PAGE TEXT Start Marker

By 1969, Sihanouk was ruling Cambodia indirectly. He was the quasi-regal chief of state, the office he created for himself following his father's death in 1963. The government was run by Prime Minister Lon Nol and the cabinet
dominated by Prince Sirik Matak and other centrists or rightists opposed to Sihanouk.
The national assembly was hostile to the prince, as were the armed forces. Only the police, headed by Sihanouk's relative Oum Mannorine, the secretary of state for ground forces, were loyal to the prince. Sihanouk was facing the prospect of becoming a figurehead and little else. All branches of government were reversing his programs. All were showing an impatience with his rule.
In the spring of 1970, Sihanouk took a vacation to France. He planned to rest there and continue on to the Soviet Union and China. With Sihanouk's approval Cambodia had been moving closer to the United States, and the prince wanted to assure the communist giants that Cambodia had no plans to alter its “neutrality” in the Vietnam War.
This was Sihanouk's first vacation in three years, and he left the government in the hands of the men he supported in 1969 to construct a Government of Salvation—Lon Nol and Sirik Matak. On March 8, 1970, shortly after Sihanouk left, the Cambodian army organized demonstrations against the Vietcong in the eastern province of Svay Rieng, which borders on Vietnam. Three days later the demonstrations were moved to the capital. This time the targets were the embassies of the Provisional Revolutionary Government of South Vietnam and North Vietnam.
In a well-coordinated move, the national assembly used the demonstrations as an opportunity to decry Sihanouk's “pro-communist Vietnam” policy and push through a command to add 10,000 soldiers to the army. A cable to that effect was sent to Sihanouk the following day, March 12. That same day the Cambodian government issued apologies to the Vietnamese embassies that included ultimatums to withdraw all Vietnamese troops from Cambodia by the dawn of March 15—in two days.
The last pieces of Sihanouk's policies were being smashed. The prince cabled his mother, Queen Kossamak, in Phnom Penh and told her he would return shortly, on March 18, and give the people a choice between his neutrality and the aggressive policies put forward by Lon Nol and Sirik Matak. Queen Kossamak received Sihanouk's cable on Friday, March 13. But within three days her son changed his mind, as was his habit, and cabled that he would delay his return until March 24 so that he could visit both Moscow and Beijing.

PAGE TEXT End Marker
RAW DATA Start Marker

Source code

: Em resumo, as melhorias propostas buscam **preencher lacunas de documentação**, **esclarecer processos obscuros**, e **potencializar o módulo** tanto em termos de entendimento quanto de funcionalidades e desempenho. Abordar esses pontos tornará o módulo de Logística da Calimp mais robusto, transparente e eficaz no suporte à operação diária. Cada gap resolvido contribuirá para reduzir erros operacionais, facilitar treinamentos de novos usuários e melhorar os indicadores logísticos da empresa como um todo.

RAW DATA End Marker

WORK ITEM A: Translate this sentence from the passage on Sihanouk's rule into French: "In the spring of 1970, Sihanouk took a vacation to France."
WORK ITEM B: According to the passage on Sihanouk's rule, on what day did Queen Kossamak receive her son's cable announcing his return?
WORK ITEM C: Pick up the passage on Sihanouk's rule after its final sentence and carry it forward.

RESPONSE BOX A: Au printemps 1970, Sihanouk partit en vacances en France.

RESPONSE BOX B: Friday, March 13.

RESPONSE BOX C:
The queen mother then called in Lon Nol and Sirik Matak, her nephew, and told them to stop their demonstrations and return to Sihanouk's policies. She also wrote to the president of the national assembly, Cheng Heng,
and said she would dissolve the assembly if it did not stop issuing anti-Vietnamese proclamations. Since the queen mother had no official government powers, and appeared to be acting as her son's proxy, the cabinet and the national assembly offered, instead, to send a delegation to Paris to speak with Sihanouk and work out a compromise. The offer was refused; the queen mother and Lon Nol had sent a delegation to Sihanouk with documents showing North Vietnamese intentions, but he refused to meet them.
That night, with or without Sihanouk's approval, the police attempted to mount a coup d'état against Lon Nol. Oum Mannorine, Sihanouk's relative and overall chief of the police, was forced to resign the following day—but on charges of corruption and not for attempting an ill-fated coup.
The reason for this charge, and the refusal to broadcast reports of the attempted coup, came the following day. On March 18 a real coup took place, against Sihanouk, whose behavior the preceding week had played into the hands of his opponents. Lon Nol and his supporters claimed that the prime minister originally hoped merely to change Sihanouk's policies toward the Vietnamese communists, not overthrow him, but the attempted coup and Sihanouk's belligerent behavior persuaded Lon Nol to throw in his lot with Sihanouk's open rival—Prince Sirik Matak.
The coup seemed the handiwork of Sirik Matak and his American supporters. It was presumed in Phnom Penh circles that Matak received political and financial support from the Central Intelligence Agency and the coup would be to the advantage of both.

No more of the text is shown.